Suppose that your new survey sample has M = 3.57 (N = 50).

The sample mean of 3.57 is still within the 95% of the sampling distribution. We therefore accept that the sample mean of 3.57 did not differ from the population mean of 3.46. It is possible that sampling error occurs and we get the sample mean slightly larger than the population mean.

Sample 2

Let’s consider another sample of M = 2.96 (N = 50).

Now the sample mean lies outside the 95% interval, suggesting that this case happen less than 5 out of 100 times. It is very unlikely to obtain the sample mean this low given that the sample comes from this population.
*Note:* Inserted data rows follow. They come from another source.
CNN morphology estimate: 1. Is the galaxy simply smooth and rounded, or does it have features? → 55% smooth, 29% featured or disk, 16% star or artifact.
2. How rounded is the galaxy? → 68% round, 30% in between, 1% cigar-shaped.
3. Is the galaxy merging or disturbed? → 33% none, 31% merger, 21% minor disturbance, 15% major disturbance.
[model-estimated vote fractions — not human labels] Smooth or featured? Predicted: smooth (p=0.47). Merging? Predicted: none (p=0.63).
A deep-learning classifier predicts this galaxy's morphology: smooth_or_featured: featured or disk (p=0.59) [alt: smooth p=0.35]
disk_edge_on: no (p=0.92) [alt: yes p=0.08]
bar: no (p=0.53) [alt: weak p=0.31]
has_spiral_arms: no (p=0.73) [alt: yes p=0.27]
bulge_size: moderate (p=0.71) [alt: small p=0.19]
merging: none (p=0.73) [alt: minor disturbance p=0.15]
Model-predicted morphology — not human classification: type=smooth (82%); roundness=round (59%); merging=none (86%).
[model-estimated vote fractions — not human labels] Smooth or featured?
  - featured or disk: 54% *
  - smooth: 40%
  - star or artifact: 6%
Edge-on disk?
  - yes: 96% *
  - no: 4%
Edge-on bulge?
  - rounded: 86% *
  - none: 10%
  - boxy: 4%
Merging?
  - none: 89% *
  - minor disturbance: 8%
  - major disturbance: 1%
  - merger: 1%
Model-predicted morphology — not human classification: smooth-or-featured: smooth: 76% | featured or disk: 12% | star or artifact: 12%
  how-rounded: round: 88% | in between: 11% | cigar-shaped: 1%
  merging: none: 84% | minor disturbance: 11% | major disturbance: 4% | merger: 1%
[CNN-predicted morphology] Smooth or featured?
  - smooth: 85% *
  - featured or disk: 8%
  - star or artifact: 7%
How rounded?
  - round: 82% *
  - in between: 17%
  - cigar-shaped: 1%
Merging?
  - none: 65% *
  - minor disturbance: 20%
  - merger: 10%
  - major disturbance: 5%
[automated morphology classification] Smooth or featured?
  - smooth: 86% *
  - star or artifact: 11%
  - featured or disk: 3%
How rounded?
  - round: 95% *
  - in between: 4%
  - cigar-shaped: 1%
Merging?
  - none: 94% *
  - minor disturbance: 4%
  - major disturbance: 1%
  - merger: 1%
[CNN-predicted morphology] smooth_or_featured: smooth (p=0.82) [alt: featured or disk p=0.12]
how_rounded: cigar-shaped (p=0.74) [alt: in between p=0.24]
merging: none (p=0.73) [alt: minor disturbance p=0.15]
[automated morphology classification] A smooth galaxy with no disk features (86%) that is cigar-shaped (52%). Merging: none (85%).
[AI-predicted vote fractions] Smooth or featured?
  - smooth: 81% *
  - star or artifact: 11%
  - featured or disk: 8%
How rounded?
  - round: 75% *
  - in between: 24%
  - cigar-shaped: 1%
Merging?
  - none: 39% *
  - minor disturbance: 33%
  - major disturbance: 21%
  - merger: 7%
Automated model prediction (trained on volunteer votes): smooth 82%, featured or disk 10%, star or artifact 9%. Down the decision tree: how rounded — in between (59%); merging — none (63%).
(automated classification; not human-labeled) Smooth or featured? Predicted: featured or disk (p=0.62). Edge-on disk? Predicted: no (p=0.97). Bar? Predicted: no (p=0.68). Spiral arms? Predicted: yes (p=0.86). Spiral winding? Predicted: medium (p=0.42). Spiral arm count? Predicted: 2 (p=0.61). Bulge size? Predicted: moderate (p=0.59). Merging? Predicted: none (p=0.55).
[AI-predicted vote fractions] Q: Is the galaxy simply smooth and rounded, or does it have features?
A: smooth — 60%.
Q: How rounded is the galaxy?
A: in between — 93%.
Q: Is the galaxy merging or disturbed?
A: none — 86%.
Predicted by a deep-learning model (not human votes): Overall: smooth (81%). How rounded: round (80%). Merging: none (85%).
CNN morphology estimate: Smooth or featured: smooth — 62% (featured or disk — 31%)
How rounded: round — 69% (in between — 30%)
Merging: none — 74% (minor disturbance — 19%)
At this point, we are confident to infer that this sample may NOT come from this student population. Could we be wrong? Yes, but less than 5% of the times. This 5% possibility of being wrong is called Type I error. Despite that, we are quite confident that this sample is unlikely from the student population.

Null Hypothesis Testing

Now that we know the sampling distribution of the mean will be normally distributed, we do not need to simulate the sampling distribution. Instead, we could compare our data to the z-distribution.

If a sample came from the same population, the sample mean should be the same as the population mean. We call this a null hypothesis.

\[H_0: \bar{X} = \mu\] or \[H_0: \bar{X} - \mu = 0\] To test the difference between the sample mean and the population mean (when\(\mu\) and \(\sigma\) are known), we use z-test \[z = \frac{\bar{X}-{\mu}}{SE} \] and \[SE = \frac{SD}{\sqrt{N}}\]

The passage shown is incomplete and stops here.